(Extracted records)
■ ■ ■ ■ ■
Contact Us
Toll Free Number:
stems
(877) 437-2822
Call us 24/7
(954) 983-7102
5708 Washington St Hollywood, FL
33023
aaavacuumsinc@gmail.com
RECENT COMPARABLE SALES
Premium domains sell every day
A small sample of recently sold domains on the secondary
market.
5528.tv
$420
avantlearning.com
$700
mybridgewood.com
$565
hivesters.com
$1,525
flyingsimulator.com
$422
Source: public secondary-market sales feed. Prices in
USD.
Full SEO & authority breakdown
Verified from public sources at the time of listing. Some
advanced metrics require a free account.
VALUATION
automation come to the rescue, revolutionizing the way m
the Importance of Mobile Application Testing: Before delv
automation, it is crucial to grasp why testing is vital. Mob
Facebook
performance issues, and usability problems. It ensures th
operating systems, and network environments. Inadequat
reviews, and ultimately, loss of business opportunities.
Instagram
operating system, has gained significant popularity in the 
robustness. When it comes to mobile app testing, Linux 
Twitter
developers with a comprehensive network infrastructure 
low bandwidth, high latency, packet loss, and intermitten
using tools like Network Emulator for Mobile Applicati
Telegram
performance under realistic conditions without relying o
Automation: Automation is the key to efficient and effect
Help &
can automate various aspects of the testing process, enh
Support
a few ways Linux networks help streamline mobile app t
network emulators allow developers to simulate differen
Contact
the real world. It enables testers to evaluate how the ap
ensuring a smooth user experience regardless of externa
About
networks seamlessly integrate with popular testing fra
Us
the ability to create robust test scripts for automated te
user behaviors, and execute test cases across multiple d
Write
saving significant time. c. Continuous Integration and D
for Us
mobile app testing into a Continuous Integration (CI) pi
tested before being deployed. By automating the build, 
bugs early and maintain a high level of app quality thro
■ ■ ■ ■ ■
### [EXERCISE INSTRUCTIONS]
An exact copy of all the entries is what's needed; write it out.

### [ANSWER TO THE PROBLEM]
Contact Us
Toll Free Number:
stems
(877) 437-2822
Call us 24/7
(954) 983-7102
5708 Washington St Hollywood, FL
33023
aaavacuumsinc@gmail.com
RECENT COMPARABLE SALES
Premium domains sell every day
A small sample of recently sold domains on the secondary
market.
5528.tv
$420
avantlearning.com
$700
mybridgewood.com
$565
hivesters.com
$1,525
flyingsimulator.com
$422
Source: public secondary-market sales feed. Prices in
USD.
Full SEO & authority breakdown
Verified from public sources at the time of listing. Some
advanced metrics require a free account.
VALUATION
automation come to the rescue, revolutionizing the way m
the Importance of Mobile Application Testing: Before delv
automation, it is crucial to grasp why testing is vital. Mob
Facebook
performance issues, and usability problems. It ensures th
operating systems, and network environments. Inadequat
reviews, and ultimately, loss of business opportunities.
Instagram
operating system, has gained significant popularity in the 
robustness. When it comes to mobile app testing, Linux 
Twitter
developers with a comprehensive network infrastructure 
low bandwidth, high latency, packet loss, and intermitten
using tools like Network Emulator for Mobile Applicati
Telegram
performance under realistic conditions without relying o
Automation: Automation is the key to efficient and effect
Help &
can automate various aspects of the testing process, enh
Support
a few ways Linux networks help streamline mobile app t
network emulators allow developers to simulate differen
Contact
the real world. It enables testers to evaluate how the ap
ensuring a smooth user experience regardless of externa
About
networks seamlessly integrate with popular testing fra
Us
the ability to create robust test scripts for automated te
user behaviors, and execute test cases across multiple d
Write
saving significant time. c. Continuous Integration and D
for Us
mobile app testing into a Continuous Integration (CI) pi
tested before being deployed. By automating the build, 
bugs early and maintain a high level of app quality thro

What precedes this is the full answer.